Disorder and opportunity
George Luckraft of AXA Investment Managers reflects on ten tumultuous years in investment markets.
I have had the privilege of running the Allshare Income Unit Trust for St. James’s Place for the last ten years. It has been a decade marked by huge uncertainty and change, reflected in significant investment market volatility.
The fund launched just before the start of the great financial crisis. As was common for a UK equity income fund at that time, the portfolio included a number of banking stocks, which had traditionally been utility-like dividend payers. It was a very challenging time for income managers, since many of the financial stalwarts were directly or indirectly affected by the crisis in confidence and liquidity across the sector.
This period has reinforced my belief in a long-term, active investment approach based on fundamental research, building conviction around core holdings. Around a quarter of the portfolio’s holdings have been held throughout the ten years since launch, centred on a core of the largest constituents in the FTSE 100, including Royal Dutch Shell, BP, HSBC, GlaxoSmithKline, BAT and Vodafone. The non-FTSE 100 holdings have in the main seen their market positions strengthen markedly, though this has not been necessarily been reflected in their share price performance.

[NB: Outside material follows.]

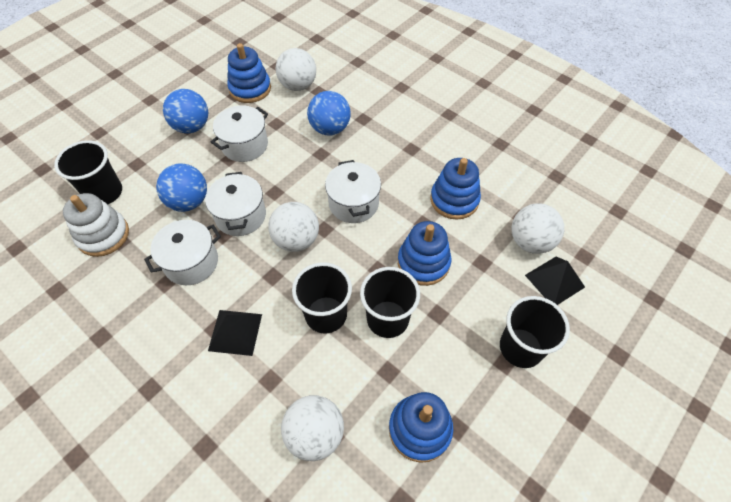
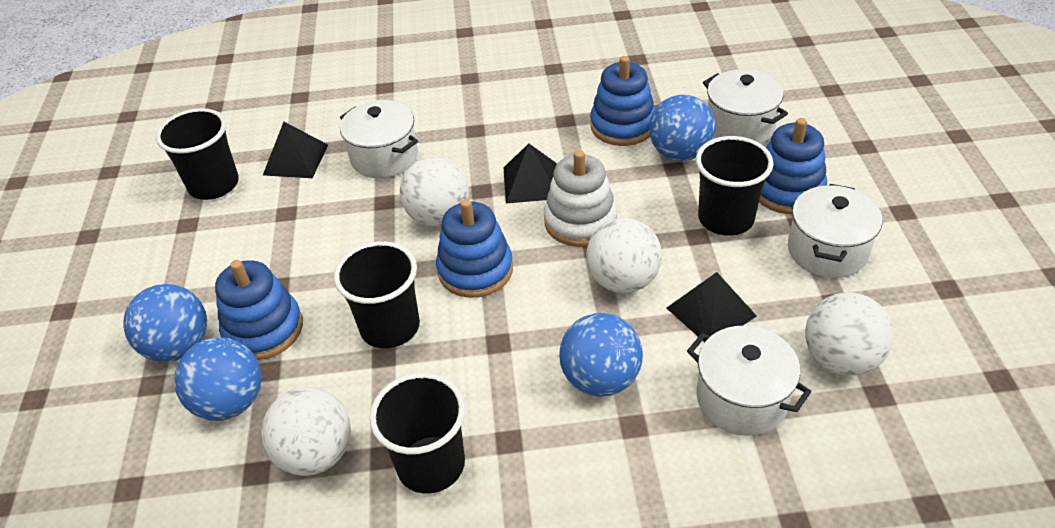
black pyramid: [208,310,262,356] [525,257,585,305] = 2 -> [263,122,328,178] [503,143,557,203] [667,272,757,343] = 3
blue ball: [156,164,207,212] [163,89,208,134] [307,91,350,135] = 3 -> [123,284,207,362] [174,338,262,421] [559,313,643,397] [649,95,716,161] = 4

The companies that have disappointed have mostly had one feature in common. In association with their strong cash flows, they have also had relatively high levels of borrowing. The financial crash and subsequent sharp recession left many of these companies exposed. In many cases, management teams were able to repair balance sheets through equity fund raisings, but some failed to survive. I still bear those scars, and this has been reflected in my subsequent evaluation of companies’ prospects.
One of the great pleasures of my job is holding a company over time as it grows in size, scale and, hopefully, share price. Hilton Foods is a good example, as it has grown substantially, both in the UK and abroad, without recourse to shareholders. The company is a trusted partner to some of the leading food retailers around the world and has a well-established growth plan. Benefiting from these long-term success stories requires patience. IQE, a semiconductor specialist, is a prime example; its shares were lower at the time of the Brexit referendum than back in 2007. They have soared since then, as it became clear that IQE technology is a key part of the new Apple iPhone – some stock could be sold at more than seven times the June 2016 price.
The appeal of investing across the market capitalisation spectrum has always been the ability to exploit areas of inefficiency, where diligent research can be rewarded. Trends such as fund management consolidation, increased regulation and the growth in index tracking will create more opportunities as these inefficiencies grow.
Ten years ago, investors were still scarred from the technology boom and bust, but we are now seeing the transformational effects of a genuine and enduring new technological revolution. This will produce many investment opportunities but will also threaten existing business models. As always, backing good management teams will increase the chances of negotiating the future successfully. A strong valuation discipline should also help avoid some of the excesses, with a requirement for income generation acting as a good anchor. However, as we know, investing in equities always comes with risk.
The last ten years have been a challenging yet fascinating time to be an investor and I look forward to managing the fund through the inevitable changes of the years ahead.
AXA Investment Managers is a fund manager for St. James’s Place.
The value of an investment with St. James's Place will be directly linked to the performance of the funds you select and the value can therefore go down as well as up. You may get back less than you invested.
The opinions expressed are those of George Luckraft of AXA Investment Managers and do not constitute investment advice. This is not a recommendation to purchase, sell or subscribe to financial instruments, an offer to sell investment funds or an offer of financial services. This does not constitute a Financial Promotion as defined by the Financial Conduct Authority. No financial decisions should be made on the basis of the information provided. The views are not necessarily shared by other investment managers of St. James's Place Wealth Management.